A student declared: “The command line has won!” The master said: “Show me this ‘command line’ you speak of.” The student pointed to the terminal. The master closed it. “Where is your victory now?” The student was enlightened: tools do not win. Problems get solved.

I should be clear about what could go wrong if this pattern continues.

Transition period danger

The most concerning scenario is AI that’s reliable enough to trust but not reliable enough to verify. If we shift to CLI-based workflows where humans aren’t reading every line of AI-generated code, we need that AI to be genuinely trustworthy. We’re not there yet.

Premature trust in terminal-based agents, combined with reduced human oversight, could lead to accumulated errors that are hard to catch and expensive to fix.

Skill concentration

If CLI agents become the dominant way to build software, the broad human ability to work with sophisticated visual development tools could shrink. Debugging expertise becomes more specialized. When AI fails or produces novel bugs, organizations need people who can work from first principles, and there might be fewer of them.

Platform dependence

If 2-3 providers dominate CLI coding agents, they effectively control a critical part of the software development toolchain. Pricing power, feature decisions, and policy choices become centralized. This is a concentration risk worth watching.


Where This Might Lead

If this pattern continues, we might see something like this:

Short term: CLI agents remain power user tools. Most developers stick with IDE-based workflows. The terminal renaissance stays a enthusiast phenomenon.

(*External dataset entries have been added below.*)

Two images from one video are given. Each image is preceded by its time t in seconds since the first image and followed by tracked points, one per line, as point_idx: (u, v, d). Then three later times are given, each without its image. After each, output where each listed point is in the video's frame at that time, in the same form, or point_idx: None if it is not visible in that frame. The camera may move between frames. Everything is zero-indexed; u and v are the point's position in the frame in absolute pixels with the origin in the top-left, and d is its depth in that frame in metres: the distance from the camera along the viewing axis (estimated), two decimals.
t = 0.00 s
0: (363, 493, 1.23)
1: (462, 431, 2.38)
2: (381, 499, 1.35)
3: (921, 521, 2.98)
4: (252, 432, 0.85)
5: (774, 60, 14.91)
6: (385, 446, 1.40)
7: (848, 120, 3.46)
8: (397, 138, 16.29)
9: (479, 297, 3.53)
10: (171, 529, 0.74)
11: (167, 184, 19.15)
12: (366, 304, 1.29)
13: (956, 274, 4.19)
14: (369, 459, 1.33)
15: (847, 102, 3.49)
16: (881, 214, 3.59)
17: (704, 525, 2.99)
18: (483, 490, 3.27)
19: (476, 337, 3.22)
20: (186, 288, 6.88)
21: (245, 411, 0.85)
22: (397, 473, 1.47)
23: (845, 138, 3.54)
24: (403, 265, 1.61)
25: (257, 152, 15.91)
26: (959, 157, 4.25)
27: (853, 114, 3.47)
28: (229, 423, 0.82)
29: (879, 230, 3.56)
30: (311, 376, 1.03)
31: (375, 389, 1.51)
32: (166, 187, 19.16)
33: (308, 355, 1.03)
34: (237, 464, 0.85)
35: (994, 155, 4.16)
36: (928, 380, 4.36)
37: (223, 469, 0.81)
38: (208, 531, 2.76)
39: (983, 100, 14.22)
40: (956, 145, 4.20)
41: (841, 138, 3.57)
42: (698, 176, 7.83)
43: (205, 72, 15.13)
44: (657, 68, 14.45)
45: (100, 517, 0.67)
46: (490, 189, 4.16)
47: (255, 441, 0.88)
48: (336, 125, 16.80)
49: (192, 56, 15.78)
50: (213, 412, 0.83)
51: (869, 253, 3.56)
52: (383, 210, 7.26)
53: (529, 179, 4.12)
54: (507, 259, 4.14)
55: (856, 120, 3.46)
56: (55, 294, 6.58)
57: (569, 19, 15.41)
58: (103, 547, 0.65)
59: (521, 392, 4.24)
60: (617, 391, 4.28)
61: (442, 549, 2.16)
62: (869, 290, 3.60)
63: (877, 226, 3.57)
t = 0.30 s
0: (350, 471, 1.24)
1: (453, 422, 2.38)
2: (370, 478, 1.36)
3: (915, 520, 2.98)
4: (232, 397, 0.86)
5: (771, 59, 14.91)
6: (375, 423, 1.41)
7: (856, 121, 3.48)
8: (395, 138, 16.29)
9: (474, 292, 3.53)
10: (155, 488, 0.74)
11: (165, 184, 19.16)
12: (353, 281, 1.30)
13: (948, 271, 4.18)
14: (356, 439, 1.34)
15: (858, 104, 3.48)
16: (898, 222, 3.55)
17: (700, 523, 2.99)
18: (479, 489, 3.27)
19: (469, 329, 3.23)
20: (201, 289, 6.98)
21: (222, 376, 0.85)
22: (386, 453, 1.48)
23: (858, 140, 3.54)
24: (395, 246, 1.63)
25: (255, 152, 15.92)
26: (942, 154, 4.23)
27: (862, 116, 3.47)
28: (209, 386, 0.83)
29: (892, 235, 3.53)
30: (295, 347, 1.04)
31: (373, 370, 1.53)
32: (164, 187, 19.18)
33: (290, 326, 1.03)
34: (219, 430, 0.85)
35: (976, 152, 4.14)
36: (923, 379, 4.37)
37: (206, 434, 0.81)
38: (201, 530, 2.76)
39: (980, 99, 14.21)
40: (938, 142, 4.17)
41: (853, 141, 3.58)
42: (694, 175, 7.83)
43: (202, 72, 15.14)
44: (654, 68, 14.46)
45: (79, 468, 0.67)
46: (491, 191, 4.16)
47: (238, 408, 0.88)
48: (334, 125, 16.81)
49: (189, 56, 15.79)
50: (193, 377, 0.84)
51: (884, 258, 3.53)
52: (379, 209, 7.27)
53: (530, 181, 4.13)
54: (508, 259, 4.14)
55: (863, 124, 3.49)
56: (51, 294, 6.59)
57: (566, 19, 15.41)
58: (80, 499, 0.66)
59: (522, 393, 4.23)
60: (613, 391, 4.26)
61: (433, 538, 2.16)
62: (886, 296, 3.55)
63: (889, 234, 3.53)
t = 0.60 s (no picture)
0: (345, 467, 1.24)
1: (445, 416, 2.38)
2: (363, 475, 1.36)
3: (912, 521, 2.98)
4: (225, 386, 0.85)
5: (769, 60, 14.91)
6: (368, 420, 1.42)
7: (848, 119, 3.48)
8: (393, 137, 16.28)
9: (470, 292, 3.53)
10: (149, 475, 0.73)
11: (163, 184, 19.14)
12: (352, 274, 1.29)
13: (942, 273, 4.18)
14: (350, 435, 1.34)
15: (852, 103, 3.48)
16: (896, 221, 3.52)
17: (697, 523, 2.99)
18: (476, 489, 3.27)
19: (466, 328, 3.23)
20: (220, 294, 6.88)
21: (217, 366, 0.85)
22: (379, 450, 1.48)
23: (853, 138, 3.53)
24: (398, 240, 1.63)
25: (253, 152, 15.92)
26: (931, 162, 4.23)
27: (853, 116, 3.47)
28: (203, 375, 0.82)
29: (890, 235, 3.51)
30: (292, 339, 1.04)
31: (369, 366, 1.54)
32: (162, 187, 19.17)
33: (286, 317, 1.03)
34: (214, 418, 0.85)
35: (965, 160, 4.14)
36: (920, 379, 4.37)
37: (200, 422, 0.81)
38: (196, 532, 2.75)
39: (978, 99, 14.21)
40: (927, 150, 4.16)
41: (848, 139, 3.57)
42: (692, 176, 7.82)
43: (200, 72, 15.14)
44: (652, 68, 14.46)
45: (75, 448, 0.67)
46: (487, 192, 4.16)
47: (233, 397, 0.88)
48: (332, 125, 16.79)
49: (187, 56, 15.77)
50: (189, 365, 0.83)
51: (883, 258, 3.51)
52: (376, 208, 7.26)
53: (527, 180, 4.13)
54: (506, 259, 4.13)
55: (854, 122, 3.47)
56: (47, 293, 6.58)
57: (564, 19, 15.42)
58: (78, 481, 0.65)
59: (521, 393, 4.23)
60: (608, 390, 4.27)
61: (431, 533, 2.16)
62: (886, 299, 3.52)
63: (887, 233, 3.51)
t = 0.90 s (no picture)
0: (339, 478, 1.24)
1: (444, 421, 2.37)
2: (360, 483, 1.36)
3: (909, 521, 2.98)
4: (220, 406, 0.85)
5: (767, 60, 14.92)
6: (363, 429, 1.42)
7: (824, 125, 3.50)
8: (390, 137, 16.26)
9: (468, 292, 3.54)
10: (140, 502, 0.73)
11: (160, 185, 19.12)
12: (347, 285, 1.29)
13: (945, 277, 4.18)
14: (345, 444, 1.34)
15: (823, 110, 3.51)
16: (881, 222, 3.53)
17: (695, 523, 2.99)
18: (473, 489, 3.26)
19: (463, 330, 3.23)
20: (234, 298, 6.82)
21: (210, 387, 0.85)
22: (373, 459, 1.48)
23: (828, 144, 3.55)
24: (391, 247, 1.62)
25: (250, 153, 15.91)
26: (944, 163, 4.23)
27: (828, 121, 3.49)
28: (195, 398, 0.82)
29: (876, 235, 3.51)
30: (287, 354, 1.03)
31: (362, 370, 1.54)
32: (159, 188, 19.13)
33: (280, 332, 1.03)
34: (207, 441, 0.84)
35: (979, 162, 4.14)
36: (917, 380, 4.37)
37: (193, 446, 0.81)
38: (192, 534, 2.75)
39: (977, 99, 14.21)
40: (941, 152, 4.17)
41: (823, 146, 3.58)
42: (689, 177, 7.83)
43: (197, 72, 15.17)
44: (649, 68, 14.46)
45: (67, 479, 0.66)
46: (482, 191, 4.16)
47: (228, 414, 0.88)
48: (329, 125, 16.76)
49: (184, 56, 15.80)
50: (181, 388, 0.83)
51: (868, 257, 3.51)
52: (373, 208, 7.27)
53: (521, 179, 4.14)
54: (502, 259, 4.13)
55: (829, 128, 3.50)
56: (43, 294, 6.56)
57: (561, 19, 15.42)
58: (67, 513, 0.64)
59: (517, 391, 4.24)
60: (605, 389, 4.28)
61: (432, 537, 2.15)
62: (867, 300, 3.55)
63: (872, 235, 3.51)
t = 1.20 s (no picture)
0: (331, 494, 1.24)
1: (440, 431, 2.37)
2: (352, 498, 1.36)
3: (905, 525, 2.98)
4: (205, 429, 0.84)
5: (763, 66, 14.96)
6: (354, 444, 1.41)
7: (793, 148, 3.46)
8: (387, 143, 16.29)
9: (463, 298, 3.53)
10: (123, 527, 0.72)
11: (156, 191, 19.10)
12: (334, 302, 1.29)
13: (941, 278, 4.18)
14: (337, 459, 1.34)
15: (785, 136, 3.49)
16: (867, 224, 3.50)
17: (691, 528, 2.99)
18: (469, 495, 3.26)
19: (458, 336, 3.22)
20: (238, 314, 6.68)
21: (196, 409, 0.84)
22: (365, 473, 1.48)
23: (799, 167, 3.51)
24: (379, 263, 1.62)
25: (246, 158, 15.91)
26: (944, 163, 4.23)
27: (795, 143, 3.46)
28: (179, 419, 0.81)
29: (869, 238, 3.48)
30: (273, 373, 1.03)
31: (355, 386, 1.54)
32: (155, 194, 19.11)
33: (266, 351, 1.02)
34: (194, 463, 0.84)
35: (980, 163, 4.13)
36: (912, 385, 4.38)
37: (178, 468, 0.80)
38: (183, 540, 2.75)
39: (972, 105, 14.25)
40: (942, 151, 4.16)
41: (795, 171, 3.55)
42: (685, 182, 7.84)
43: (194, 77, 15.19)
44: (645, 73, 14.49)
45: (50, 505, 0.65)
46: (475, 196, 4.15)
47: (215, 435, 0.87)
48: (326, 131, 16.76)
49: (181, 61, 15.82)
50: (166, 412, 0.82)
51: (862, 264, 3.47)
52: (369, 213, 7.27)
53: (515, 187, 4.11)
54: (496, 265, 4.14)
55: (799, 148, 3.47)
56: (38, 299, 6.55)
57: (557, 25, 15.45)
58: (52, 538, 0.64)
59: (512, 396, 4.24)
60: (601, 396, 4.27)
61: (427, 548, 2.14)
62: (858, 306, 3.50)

Medium term: CLI-first workflows become standard for AI-assisted development. Organizations build processes around agents that work through text interfaces. Visual IDEs remain for tasks where spatial reasoning matters (design, visualization, complex debugging).

Long term: Mike Merrill, co-creator of Terminal-Bench, made a bold prediction: “Our big bet is that there’s a future in which 95% of LLM-computer interaction is through a terminal-like interface.”

I don’t know if that’s right. But it’s a hypothesis worth tracking.


The Bottom Line

Before enlightenment: chop wood, carry water, click buttons. After enlightenment: chop wood, carry water, type commands. The work remains. Only the interface changes. Or does it?

Maybe I’m wrong about all of this.

Maybe IDE-based coding agents will adapt, adding capabilities that make visual workflows just as efficient. Maybe multimodal models will get good enough at interpreting visual interfaces that the text advantage disappears. Maybe the domains where GUIs remain necessary (design, data visualization, collaborative work) will prove to be the majority of what developers actually do.

But the convergence is hard to ignore. Every major AI lab arrived at the same interface architecture within six months. They did so despite having different corporate cultures, different technical stacks, different strategic priorities.

The pattern suggests something about what works when AI becomes the primary actor in a workflow. And it might be the same principle from November, applied to a different layer: when we ask “what’s a good interface?”, the answer depends on who we’re optimizing for.

If AI is increasingly the one doing the work, interfaces that communicate intent clearly to AI might matter more than interfaces that visualize state beautifully for humans.

Same question as before. Different layer of the stack. Who is the audience?